Now that I tried a build without the SHMADD (after a reset and boot) it ran properly 4 or 5 times but then stopped and gets stuck at around 30 - 120K messages (I tried re-reseting it, but nothing changed).
With sccKit 1.3.0 things were usually running ok, but only on the 533/800/800 MHz setting.
I started a
nohup doit.sh &
on marc101 (1.4.0 with Tile533_Mesh800_DDR800) just so that I could see it fail. I guess what you're saying is that it starts working OK and then after repeatedly running the app, it locks up. These kinds of issues are notoriously hard to debug.
The code looks pretty straightforward.

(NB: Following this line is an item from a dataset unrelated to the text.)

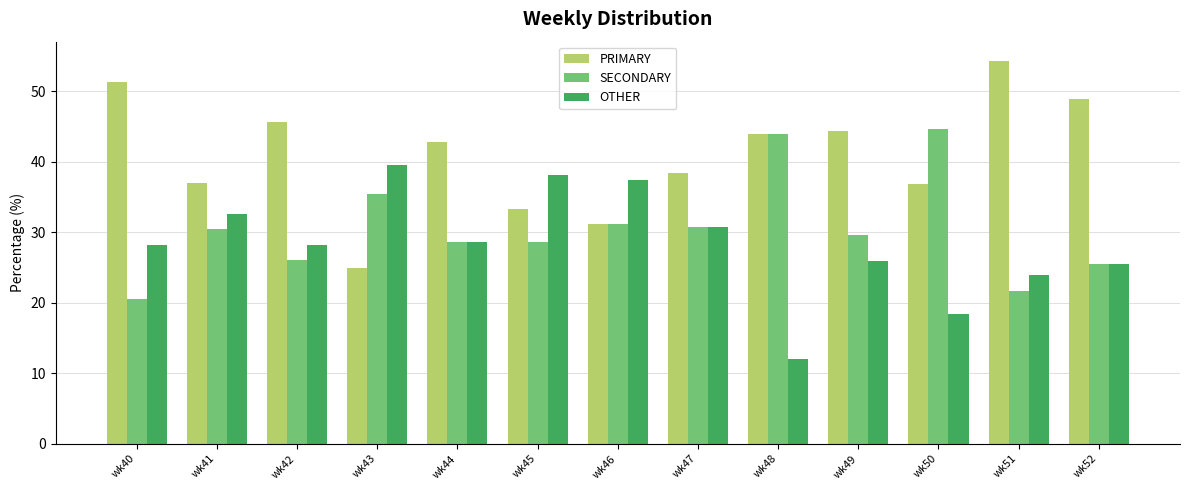

What are all the series names shown in the legend?

PRIMARY, SECONDARY, OTHER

Do you have any speculation about why it locks up?
doit.sh looks like
#!/bin/bash
date
for i in {1..10}
do
echo "RUN = $i"
rccerun -nue 24 -f rc.hosts ringsync
done
date
I filed a bug (232) http://marcbug.scc-dc.com/bugzilla3/show_bug.cgi?id=232
Well, it ran 10 times without failing on marc101. I believe you are seeing the lockup but have not been able to reproduce it yet.
Ted Kubaska wrote:
I guess what you're saying is that it starts working OK and then after repeatedly running the app, it locks up.
No no. What I am saying is that it alsmost never ran properly on more than 12 cores after the 1.4.0 update.
Did you try running it on all 48 cores?
Ted Kubaska wrote:
Do you have any speculation about why it locks up?
It seems to be a flag synchronization problem. I will post a more detailed explanation as soon as possible.